## [Problem description]
Below are lines of data, and only some are wanted. Please repeat exactly those from the line that has "(424, 452) = (354, 468): blue" through the line that has "(899, 488) = (719, 561): plush".

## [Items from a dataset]
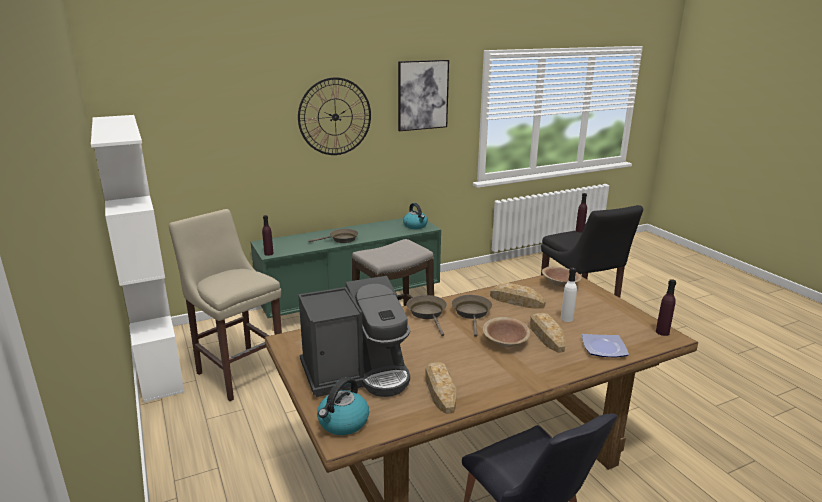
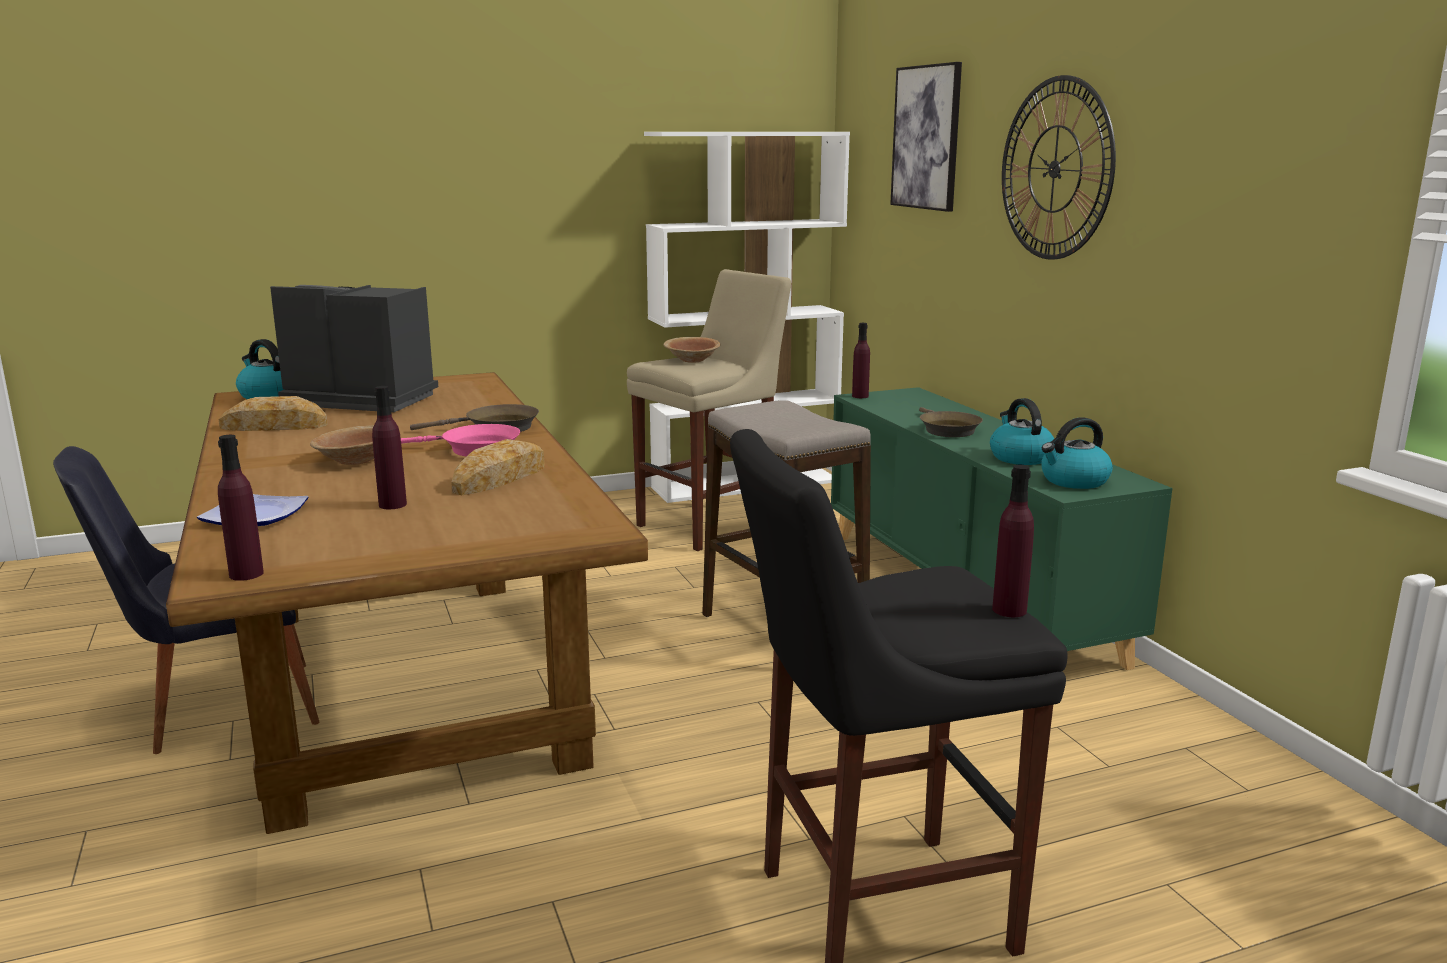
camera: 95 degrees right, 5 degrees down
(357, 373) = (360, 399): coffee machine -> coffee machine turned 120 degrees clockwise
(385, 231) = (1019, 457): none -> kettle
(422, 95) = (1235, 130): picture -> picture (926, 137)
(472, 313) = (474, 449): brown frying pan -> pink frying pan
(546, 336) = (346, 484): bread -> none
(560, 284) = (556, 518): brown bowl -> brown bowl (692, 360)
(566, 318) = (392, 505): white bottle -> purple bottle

* * *

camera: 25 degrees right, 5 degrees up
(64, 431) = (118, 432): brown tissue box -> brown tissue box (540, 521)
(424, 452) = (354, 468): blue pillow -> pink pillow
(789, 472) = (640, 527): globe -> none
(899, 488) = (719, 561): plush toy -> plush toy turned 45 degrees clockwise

## [Completed exercise]
(424, 452) = (354, 468): blue pillow -> pink pillow
(789, 472) = (640, 527): globe -> none
(899, 488) = (719, 561): plush toy -> plush toy turned 45 degrees clockwise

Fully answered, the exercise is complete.